• [INFORMATION SUPPLIED]:
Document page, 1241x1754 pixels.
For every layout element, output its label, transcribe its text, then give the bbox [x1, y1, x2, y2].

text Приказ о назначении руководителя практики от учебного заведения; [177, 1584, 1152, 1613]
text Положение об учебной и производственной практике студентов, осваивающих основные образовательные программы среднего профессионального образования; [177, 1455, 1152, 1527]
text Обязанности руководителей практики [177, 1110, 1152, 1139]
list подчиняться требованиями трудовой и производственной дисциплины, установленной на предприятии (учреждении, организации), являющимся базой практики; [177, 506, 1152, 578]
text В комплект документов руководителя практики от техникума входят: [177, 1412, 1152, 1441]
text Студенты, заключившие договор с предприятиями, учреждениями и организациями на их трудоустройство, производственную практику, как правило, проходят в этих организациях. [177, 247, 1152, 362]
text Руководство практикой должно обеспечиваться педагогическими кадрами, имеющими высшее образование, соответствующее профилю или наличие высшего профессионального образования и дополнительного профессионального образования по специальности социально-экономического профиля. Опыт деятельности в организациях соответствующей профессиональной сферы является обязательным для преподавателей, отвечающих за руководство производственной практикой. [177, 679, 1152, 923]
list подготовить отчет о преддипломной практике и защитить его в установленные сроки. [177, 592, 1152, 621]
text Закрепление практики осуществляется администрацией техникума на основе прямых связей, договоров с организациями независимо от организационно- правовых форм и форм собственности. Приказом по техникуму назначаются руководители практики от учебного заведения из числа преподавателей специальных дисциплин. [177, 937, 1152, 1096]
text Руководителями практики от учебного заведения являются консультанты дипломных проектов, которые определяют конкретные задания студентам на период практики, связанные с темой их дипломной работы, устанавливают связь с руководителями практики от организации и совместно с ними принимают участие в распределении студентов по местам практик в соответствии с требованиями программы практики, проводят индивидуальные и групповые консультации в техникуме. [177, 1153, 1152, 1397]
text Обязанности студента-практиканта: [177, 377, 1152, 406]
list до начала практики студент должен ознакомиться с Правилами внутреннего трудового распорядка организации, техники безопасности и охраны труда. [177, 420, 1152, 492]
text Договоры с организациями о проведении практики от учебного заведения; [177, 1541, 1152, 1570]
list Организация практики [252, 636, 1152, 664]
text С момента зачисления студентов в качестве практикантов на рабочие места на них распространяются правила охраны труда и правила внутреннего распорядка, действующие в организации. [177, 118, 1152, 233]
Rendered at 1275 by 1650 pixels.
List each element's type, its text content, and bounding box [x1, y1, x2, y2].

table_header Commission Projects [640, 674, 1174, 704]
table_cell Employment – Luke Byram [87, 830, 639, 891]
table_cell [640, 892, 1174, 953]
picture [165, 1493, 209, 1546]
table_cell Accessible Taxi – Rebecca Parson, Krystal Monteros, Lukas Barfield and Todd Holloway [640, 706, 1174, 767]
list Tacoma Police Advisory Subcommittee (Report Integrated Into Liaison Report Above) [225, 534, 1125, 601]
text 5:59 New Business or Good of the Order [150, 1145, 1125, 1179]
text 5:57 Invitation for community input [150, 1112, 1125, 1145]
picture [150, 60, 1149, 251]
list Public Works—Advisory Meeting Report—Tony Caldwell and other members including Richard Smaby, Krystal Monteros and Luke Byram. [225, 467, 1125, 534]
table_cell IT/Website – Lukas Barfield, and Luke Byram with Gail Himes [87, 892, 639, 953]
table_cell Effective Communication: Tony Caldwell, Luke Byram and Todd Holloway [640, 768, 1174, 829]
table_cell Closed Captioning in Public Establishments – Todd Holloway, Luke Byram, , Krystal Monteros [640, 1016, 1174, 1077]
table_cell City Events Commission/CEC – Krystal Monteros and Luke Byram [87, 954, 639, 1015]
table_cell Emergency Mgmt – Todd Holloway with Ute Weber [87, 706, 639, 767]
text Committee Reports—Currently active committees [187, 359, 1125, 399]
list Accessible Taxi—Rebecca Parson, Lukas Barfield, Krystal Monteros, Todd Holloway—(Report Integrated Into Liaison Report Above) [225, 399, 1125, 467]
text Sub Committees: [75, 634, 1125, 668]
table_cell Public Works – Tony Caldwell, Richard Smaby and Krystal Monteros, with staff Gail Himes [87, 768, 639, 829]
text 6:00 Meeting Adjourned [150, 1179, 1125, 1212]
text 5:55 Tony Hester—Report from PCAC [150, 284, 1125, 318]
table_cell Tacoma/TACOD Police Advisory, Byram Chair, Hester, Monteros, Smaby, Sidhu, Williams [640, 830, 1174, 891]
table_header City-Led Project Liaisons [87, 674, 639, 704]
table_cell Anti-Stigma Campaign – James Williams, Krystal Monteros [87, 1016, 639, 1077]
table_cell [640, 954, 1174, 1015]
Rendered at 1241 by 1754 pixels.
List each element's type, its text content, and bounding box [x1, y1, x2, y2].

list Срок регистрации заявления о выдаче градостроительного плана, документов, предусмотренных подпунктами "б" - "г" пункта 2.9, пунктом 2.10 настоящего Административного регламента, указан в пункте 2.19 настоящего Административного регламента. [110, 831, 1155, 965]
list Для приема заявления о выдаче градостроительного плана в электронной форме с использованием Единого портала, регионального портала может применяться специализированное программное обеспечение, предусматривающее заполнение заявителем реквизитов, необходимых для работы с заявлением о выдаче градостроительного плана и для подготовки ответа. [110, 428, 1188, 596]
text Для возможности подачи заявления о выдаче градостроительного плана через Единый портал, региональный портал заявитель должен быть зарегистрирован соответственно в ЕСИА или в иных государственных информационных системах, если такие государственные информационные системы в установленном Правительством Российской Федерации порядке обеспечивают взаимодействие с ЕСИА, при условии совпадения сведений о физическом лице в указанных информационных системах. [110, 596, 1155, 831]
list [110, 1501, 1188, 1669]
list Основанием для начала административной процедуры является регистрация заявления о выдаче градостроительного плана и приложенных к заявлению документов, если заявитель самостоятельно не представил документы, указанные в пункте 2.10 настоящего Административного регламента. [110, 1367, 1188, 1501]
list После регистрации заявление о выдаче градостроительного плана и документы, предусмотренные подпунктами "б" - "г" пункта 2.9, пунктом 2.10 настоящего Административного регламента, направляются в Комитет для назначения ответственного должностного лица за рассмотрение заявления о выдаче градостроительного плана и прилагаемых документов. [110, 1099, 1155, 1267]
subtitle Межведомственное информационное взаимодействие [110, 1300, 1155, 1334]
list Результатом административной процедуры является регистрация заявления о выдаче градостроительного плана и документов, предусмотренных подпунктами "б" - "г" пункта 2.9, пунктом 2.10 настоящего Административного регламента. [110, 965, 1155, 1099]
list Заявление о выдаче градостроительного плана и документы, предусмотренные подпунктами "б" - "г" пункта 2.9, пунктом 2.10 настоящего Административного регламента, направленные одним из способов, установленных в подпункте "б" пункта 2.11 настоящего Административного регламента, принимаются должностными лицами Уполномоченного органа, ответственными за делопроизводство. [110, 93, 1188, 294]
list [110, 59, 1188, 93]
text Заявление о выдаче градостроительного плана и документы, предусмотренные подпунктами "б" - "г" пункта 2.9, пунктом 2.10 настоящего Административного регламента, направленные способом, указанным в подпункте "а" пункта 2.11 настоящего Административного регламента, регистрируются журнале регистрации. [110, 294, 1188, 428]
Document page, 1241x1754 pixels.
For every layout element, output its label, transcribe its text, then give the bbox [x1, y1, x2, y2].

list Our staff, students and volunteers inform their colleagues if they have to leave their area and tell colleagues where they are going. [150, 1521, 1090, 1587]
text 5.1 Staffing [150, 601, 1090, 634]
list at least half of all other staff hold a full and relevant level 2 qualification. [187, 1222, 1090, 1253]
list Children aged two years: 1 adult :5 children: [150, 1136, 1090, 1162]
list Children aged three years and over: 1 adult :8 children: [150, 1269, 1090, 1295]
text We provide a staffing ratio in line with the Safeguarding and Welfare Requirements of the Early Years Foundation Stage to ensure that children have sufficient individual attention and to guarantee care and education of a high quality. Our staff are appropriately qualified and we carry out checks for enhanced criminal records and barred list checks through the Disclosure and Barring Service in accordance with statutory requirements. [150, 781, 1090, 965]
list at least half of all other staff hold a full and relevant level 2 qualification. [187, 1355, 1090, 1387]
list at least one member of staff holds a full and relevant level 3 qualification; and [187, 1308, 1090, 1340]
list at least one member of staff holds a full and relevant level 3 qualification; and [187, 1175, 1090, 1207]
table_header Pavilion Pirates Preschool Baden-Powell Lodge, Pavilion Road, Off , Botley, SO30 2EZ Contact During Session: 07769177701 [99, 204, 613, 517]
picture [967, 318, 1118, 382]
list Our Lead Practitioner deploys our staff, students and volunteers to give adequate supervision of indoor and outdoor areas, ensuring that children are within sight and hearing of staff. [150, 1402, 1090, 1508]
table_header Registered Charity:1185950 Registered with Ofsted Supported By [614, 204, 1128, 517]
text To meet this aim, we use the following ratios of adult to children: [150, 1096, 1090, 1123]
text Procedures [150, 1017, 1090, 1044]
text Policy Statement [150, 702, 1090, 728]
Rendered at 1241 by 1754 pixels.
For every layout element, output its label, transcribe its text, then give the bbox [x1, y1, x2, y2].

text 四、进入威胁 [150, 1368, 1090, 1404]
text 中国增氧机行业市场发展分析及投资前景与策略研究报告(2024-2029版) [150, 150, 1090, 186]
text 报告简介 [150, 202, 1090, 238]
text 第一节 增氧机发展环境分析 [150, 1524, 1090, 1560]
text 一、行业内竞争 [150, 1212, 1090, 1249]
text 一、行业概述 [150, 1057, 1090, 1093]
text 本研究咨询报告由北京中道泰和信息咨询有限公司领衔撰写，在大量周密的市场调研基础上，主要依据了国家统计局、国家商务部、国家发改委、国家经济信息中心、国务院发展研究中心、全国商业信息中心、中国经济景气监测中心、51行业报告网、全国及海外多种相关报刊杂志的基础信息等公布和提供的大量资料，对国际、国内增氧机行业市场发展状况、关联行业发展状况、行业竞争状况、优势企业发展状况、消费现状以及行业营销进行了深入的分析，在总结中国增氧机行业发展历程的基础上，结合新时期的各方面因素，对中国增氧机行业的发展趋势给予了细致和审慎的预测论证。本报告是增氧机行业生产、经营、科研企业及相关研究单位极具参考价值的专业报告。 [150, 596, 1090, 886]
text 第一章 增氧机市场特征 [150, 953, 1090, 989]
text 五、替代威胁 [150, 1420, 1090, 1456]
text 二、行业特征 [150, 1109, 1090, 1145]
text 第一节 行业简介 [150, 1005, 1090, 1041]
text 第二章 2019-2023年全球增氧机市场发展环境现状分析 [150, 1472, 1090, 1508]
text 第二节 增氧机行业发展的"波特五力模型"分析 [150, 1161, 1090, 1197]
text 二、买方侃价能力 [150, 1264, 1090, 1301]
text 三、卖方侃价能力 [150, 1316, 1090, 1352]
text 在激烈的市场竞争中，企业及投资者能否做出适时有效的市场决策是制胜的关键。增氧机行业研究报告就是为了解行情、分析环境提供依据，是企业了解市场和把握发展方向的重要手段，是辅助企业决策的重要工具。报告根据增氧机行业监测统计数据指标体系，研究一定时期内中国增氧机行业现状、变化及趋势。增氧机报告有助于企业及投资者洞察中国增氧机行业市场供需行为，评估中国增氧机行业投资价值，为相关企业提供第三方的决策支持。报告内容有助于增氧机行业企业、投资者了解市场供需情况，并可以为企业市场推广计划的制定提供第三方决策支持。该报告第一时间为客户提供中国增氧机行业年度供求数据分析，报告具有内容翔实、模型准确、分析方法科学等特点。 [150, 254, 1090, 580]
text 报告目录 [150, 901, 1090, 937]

• [TASK STATEMENT]:
Copy down every line of the entries containing the word "Above".

• [OUTPUT OF THE TASK]:
list Tacoma Police Advisory Subcommittee (Report Integrated Into Liaison Report Above) [225, 534, 1125, 601]
list Accessible Taxi—Rebecca Parson, Lukas Barfield, Krystal Monteros, Todd Holloway—(Report Integrated Into Liaison Report Above) [225, 399, 1125, 467]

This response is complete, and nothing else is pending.